Police seek foreign assistance on cases of deceitful emails and websites – TVM NEWS

Posted On August 30, 2021
Report: Liam Carter

The Police has requested foreign assistance following the wave of deceitful electronic sites and emails who use the Prime Minister’s and Leader of Opposition’s names to send them to various persons.

The Prime Minister even requested the Cybersecurity National Committee to use its knowledge and present proposals on how the fight against those who abuse with online content, can be strengthened.

TVM investigated these cases which, according to the Police, the origin of many of the deceitful sites are abroad.

The Information Technology Agency (MITA) said that a number of measures are being taken to block what is known as spoofing.

A statement issued by the Prime Minister’s Office said that Dr Abela himself was victim of a similar attempt on the 15th of this month, when emails were sent to journalists in his name.

It was pointed out that a report was immediately lodged with MITA, and expressed concern that in recent days there were attempts to publicly publish a number of articles aimed specifically to deceive the public.

Even the Opposition leader Bernard Grech said on a Facebook page that he was informed with fake emails in his name, which were circulating as part of this misinformation campaign in Malta.

Both the Prime Minister and the Opposition leader condemned these acts, which they said have no place in society.

Inspector Timothy Zammit, head of the Police Cybercrime Unit, told TVM that many of these deceitful website originate from abroad.

“Some two weeks ago, the Police were notified with electronic messages which were personificating some persons, originating from deceitful websites.
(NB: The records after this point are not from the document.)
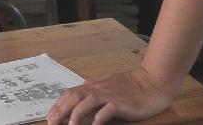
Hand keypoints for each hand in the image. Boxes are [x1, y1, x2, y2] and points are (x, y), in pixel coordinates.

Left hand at [47, 67, 174, 123]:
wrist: (153, 82)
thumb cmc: (131, 86)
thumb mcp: (109, 86)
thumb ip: (94, 90)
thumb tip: (78, 96)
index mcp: (95, 85)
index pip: (72, 92)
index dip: (59, 104)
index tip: (49, 116)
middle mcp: (101, 88)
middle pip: (76, 96)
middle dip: (62, 109)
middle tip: (52, 122)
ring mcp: (112, 94)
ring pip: (89, 100)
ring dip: (77, 113)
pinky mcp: (124, 103)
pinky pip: (109, 109)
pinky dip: (100, 117)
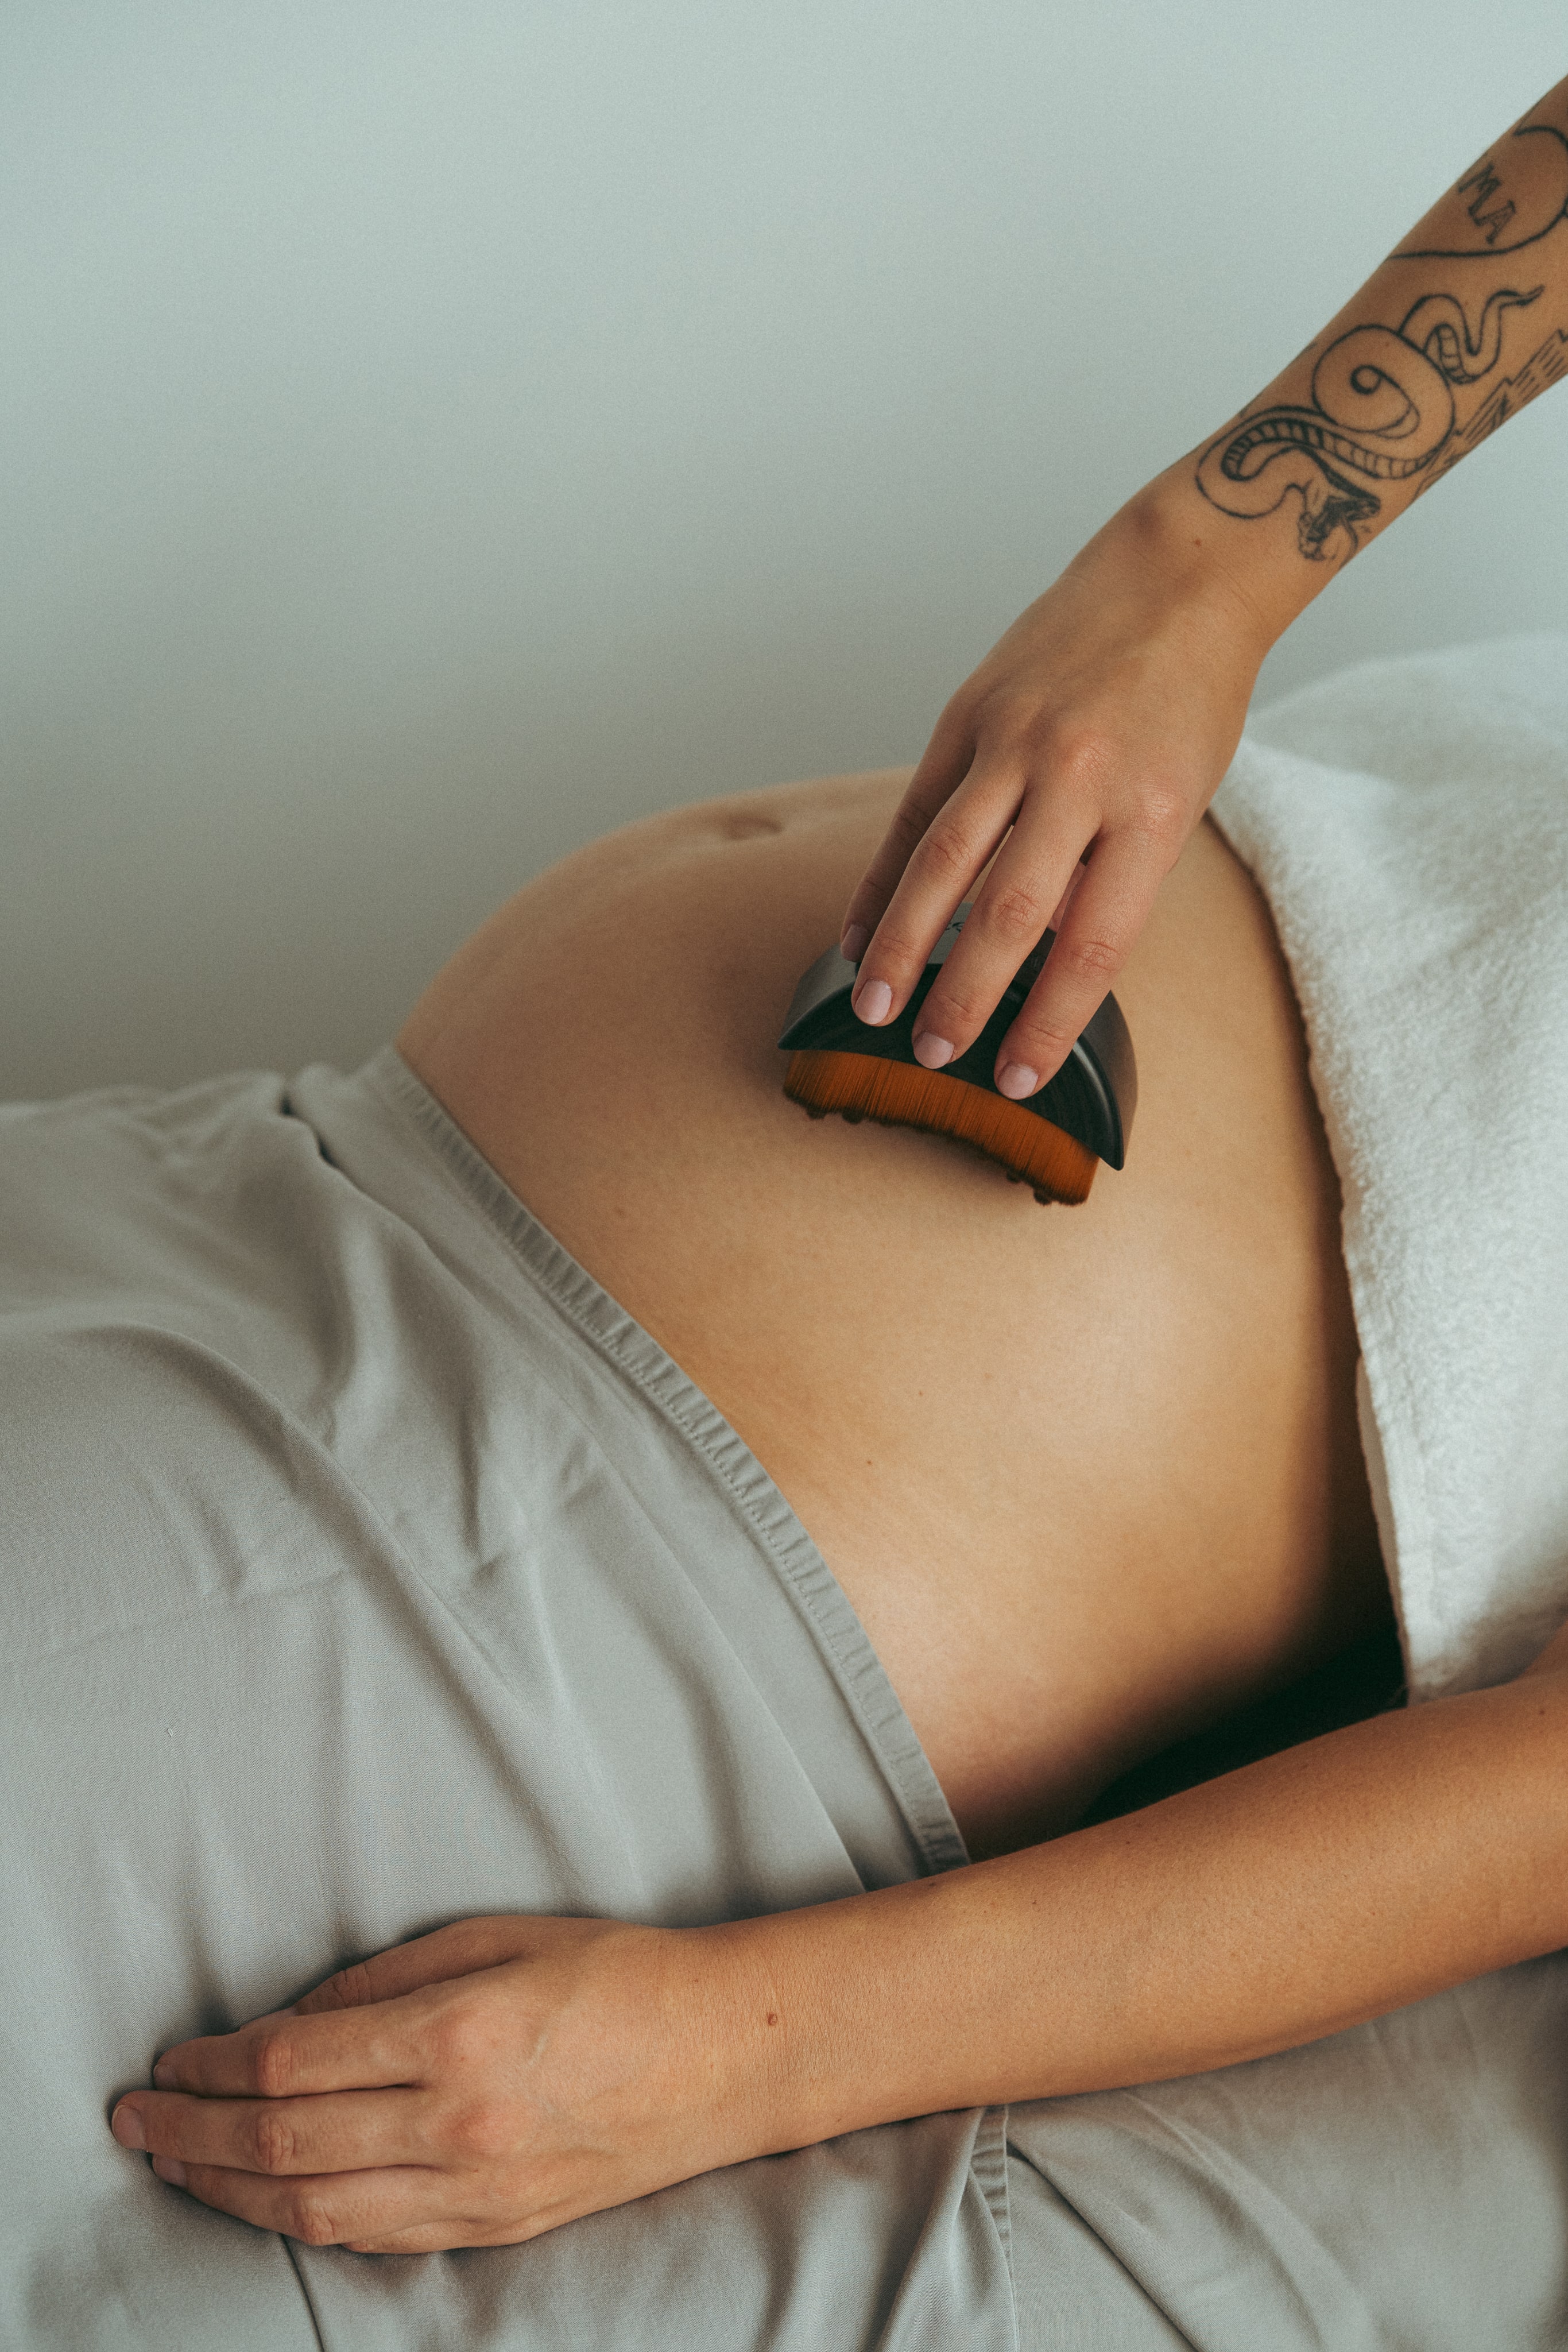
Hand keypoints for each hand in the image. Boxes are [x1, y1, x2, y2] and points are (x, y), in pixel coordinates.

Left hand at [108, 1914, 788, 2252]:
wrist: (719, 2055)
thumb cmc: (616, 1974)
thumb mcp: (498, 1937)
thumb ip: (387, 1977)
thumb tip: (297, 2019)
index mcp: (458, 2031)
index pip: (292, 2063)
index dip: (213, 2066)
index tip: (173, 2059)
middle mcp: (459, 2122)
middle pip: (282, 2144)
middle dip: (191, 2136)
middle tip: (137, 2122)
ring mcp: (476, 2187)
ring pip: (313, 2207)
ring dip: (228, 2190)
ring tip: (176, 2167)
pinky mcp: (494, 2226)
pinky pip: (372, 2237)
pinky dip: (301, 2221)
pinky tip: (264, 2200)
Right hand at [838, 484, 1275, 1095]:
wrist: (1177, 577)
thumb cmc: (1188, 699)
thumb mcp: (1178, 800)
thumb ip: (1109, 876)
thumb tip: (1038, 958)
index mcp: (1148, 814)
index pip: (1092, 946)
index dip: (1050, 1022)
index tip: (1018, 1078)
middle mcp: (1078, 777)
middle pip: (1008, 912)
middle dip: (965, 995)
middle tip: (934, 1052)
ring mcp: (1016, 741)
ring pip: (943, 862)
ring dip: (903, 943)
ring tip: (874, 1003)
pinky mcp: (969, 714)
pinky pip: (916, 810)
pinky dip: (884, 876)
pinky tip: (861, 927)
With regards to both websites and messages there are ongoing investigations by the Police, on the basis that they were being used to harass someone and also we are considering other crimes”.

Inspector Zammit said that the success of investigations depend on the collaboration for international companies who are sheltering these websites registered with them.
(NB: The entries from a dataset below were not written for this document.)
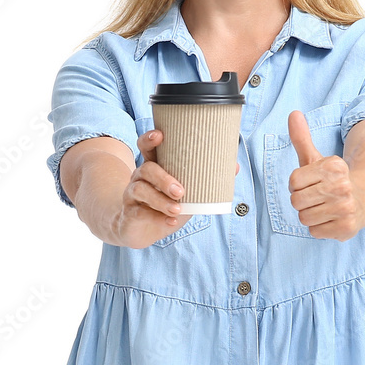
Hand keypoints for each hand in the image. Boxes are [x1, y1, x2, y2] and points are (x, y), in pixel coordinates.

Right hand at [114, 129, 239, 248]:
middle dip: (163, 178)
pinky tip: (171, 221)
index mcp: (154, 166)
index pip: (147, 146)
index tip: (159, 135)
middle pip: (146, 168)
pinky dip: (158, 217)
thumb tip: (234, 166)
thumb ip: (206, 181)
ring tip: (178, 209)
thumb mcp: (187, 193)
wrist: (142, 229)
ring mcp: (132, 194)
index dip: (150, 139)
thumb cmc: (166, 204)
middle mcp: (140, 176)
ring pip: (141, 190)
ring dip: (161, 200)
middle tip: (180, 190)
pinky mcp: (130, 212)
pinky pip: (140, 212)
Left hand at [287, 110, 364, 240]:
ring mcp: (346, 208)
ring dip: (310, 215)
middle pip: (296, 201)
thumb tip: (293, 114)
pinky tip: (331, 219)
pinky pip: (314, 231)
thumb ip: (302, 138)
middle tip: (317, 198)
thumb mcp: (317, 158)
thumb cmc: (333, 180)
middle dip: (302, 201)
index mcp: (334, 166)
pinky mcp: (347, 227)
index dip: (297, 185)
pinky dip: (320, 228)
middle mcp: (342, 186)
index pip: (293, 181)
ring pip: (304, 218)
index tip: (311, 184)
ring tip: (324, 208)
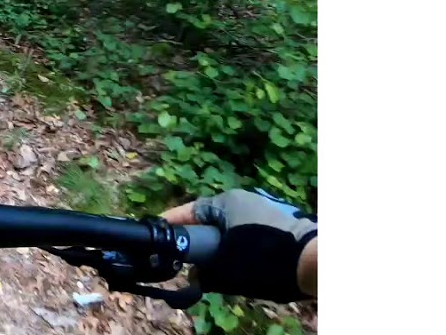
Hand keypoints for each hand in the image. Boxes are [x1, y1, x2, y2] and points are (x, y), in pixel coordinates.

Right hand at [163, 189, 316, 302]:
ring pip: (233, 228)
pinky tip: (244, 265)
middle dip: (201, 239)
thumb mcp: (226, 270)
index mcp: (225, 202)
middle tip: (189, 258)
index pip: (189, 211)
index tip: (158, 233)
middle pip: (212, 220)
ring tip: (217, 266)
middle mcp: (244, 199)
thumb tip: (195, 277)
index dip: (172, 224)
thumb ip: (204, 273)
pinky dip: (243, 246)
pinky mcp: (282, 222)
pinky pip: (251, 233)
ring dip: (224, 245)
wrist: (316, 261)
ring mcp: (266, 209)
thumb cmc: (264, 259)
MITA’s security information head, Jonathan Cassar, told TVM that there are two forms of spoofing

“You either have an email spoof where someone is sending an email pretending to be another person or there are spoofing websites where someone creates a website with a similar address and content, but then the content is changed in a way to sending untruth messages”.
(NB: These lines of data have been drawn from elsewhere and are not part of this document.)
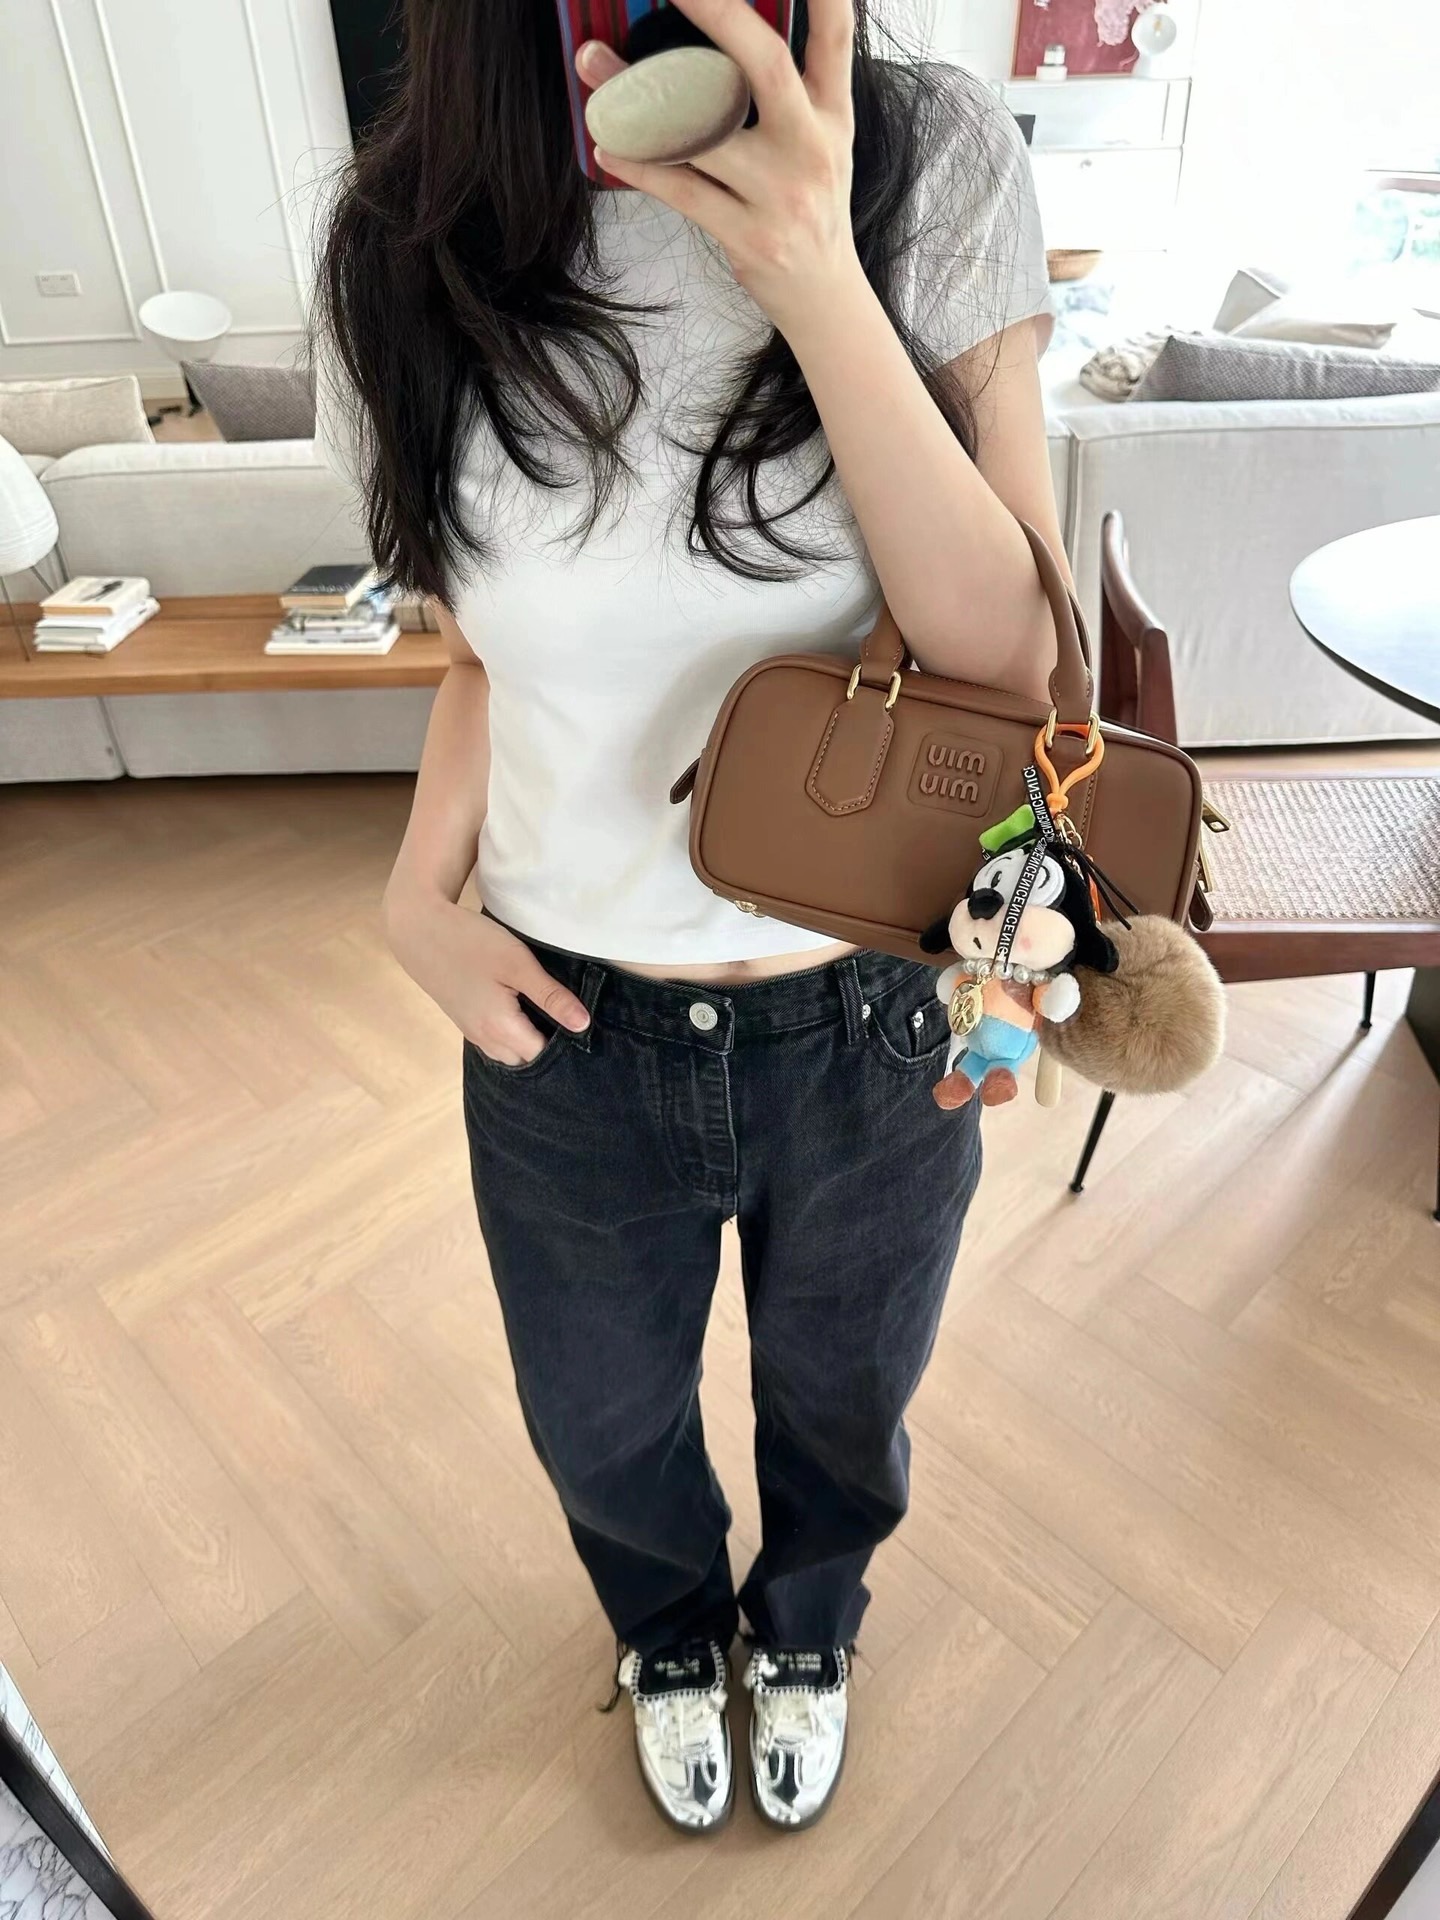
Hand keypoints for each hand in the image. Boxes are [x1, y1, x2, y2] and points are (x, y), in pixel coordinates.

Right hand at [383, 892, 589, 1065]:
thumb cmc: (470, 943)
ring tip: (548, 1013)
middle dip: (549, 1047)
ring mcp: (472, 1032)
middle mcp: (485, 1039)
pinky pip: (497, 1042)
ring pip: (511, 1053)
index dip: (566, 1043)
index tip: (580, 1022)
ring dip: (529, 1041)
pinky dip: (513, 1034)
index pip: (544, 1055)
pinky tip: (523, 1009)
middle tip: (566, 1016)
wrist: (419, 931)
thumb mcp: (518, 964)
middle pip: (527, 1060)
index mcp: (501, 1028)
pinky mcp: (466, 1021)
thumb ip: (551, 996)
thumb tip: (583, 1024)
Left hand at [577, 0, 862, 335]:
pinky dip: (641, 165)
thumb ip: (791, 89)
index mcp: (832, 114)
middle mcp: (811, 147)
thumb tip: (723, 35)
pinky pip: (684, 192)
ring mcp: (780, 194)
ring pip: (704, 133)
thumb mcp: (822, 141)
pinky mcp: (749, 236)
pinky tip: (607, 144)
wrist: (824, 296)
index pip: (835, 36)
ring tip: (593, 61)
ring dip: (640, 95)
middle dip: (718, 13)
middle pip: (766, 66)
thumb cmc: (808, 207)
Mr Cassar said it is not the first time that MITA saw spoofing attacks with deceitful emails that gave the impression of being sent by Government officials and requesting money.

The MITA official said that there are a number of measures that companies can adopt to block similar emails.

In the coming days, MITA will meet with the Institute of Maltese Journalists to offer technical assistance to newsrooms affected by these attacks.